Alela Diane is a seasoned a musician. Her music reflects her relationships and a deep connection to her forested home in Northern California. Her listeners, new and old, have always found the stark honesty of her voice incredibly striking. “I’ve always been my most honest in my song-writing,” remarks Alela. “When you write music from an honest place, people respond to it in heartfelt ways, “ she said. But recently, when faced with major changes in her personal and professional life, Alela made a surprising discovery; her songwriting held the key to the changes she needed to make in order for her life and her creative process to be more sustainable.

It was a process that culminated with her last album, Alela Diane & The Wild Divine, which featured her then husband and collaborator Tom Bevitori as well as her father, Tom Menig and was backed by a full band. The recording process, guided by a producer through her label Rough Trade, brought with it a new sound, energy and image. They went on tour across the US and Europe and opened for The Fleet Foxes. But it was a distinct change from her earlier solo-work. For Alela, she was no longer just a girl with a guitar.

While on tour in Europe, Alela began writing songs for her new album. She noticed that her songs were returning to their original confessional nature, and she was surprised to find she had a deep dissatisfaction with her life. “After I had written this new collection of songs, it became clear that I had to make changes in my life. The work itself told me what I needed to do.” she said. She knew she couldn’t just grin and bear it. If she did, it would mean a dwindling love for the music that sustained her. So Alela filed for divorce and turned to her friends and family for support as she underwent one of her hardest transitions.

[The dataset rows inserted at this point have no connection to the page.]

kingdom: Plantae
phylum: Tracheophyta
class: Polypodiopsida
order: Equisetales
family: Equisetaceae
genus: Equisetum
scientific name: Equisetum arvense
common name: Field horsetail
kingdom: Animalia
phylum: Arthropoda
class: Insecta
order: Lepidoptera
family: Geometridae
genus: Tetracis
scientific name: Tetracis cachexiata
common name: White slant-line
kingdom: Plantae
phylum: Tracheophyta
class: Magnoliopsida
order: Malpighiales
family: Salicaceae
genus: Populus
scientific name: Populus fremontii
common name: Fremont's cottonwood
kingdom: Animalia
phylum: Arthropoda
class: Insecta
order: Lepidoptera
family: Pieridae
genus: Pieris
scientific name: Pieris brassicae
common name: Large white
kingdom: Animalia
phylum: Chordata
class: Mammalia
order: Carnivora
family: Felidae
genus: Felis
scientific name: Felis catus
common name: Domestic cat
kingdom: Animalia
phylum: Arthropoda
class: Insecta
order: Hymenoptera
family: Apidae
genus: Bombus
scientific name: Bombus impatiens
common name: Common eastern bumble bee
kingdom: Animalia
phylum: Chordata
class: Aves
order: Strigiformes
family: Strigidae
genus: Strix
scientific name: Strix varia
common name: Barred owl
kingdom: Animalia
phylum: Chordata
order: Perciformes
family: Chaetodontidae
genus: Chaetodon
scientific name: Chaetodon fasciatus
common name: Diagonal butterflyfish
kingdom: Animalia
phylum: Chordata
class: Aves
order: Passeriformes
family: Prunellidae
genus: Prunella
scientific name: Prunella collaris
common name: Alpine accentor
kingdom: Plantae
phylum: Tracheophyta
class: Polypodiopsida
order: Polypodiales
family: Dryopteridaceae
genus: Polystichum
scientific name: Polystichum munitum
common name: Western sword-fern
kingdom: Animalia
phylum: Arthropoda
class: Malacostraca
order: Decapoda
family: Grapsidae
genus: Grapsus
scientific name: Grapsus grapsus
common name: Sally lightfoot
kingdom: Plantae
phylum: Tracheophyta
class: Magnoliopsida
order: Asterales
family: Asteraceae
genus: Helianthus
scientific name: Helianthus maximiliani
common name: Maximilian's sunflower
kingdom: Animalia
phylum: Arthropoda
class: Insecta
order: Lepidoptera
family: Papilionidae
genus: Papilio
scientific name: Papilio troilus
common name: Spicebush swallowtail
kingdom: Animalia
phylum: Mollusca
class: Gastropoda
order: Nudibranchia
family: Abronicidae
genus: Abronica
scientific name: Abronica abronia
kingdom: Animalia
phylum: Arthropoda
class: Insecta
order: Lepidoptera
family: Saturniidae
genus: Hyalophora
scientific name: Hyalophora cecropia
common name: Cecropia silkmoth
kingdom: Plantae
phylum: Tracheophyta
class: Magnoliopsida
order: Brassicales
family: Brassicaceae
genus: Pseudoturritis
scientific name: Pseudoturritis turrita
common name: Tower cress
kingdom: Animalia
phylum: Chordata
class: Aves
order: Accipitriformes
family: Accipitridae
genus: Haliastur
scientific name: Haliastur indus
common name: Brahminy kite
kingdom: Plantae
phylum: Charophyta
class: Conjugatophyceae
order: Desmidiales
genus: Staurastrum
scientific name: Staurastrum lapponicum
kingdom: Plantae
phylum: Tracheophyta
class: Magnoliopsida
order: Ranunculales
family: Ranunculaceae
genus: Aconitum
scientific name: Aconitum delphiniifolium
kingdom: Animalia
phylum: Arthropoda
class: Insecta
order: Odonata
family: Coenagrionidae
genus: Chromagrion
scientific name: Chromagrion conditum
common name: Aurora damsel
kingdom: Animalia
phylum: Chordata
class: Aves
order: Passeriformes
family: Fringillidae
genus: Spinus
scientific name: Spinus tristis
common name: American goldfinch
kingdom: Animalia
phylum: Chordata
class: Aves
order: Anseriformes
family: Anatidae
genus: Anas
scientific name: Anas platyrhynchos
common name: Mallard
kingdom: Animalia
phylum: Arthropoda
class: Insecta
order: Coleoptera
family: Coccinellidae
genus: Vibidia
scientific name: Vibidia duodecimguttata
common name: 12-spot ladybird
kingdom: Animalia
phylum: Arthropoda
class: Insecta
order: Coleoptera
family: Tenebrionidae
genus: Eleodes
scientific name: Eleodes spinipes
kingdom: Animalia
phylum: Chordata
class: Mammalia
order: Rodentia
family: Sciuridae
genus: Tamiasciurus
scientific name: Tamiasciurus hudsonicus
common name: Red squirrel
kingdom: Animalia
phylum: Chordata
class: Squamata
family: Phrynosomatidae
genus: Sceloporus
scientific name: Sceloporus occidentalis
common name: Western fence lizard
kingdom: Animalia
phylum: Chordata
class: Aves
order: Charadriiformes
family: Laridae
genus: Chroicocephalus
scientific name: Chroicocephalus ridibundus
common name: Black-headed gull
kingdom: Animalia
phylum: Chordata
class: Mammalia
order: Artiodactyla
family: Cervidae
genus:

This is when Alela began to think about building a future with music that sustained her. She decided to produce and record the album herself, this time employing her own intrinsic sense of what each song needed. She met with respected musicians for their input on her music rather than a producer or label. The album, tentatively titled About Farewell, features some of Alela’s finest work and offers the same stark realism with which she approached the passing year.

“All of these songs are about shifts in my life and how I’ve worked through them,” she said. “Oftentimes my songs inform me of what I need to do.  When that’s the case, I feel obliged to listen.”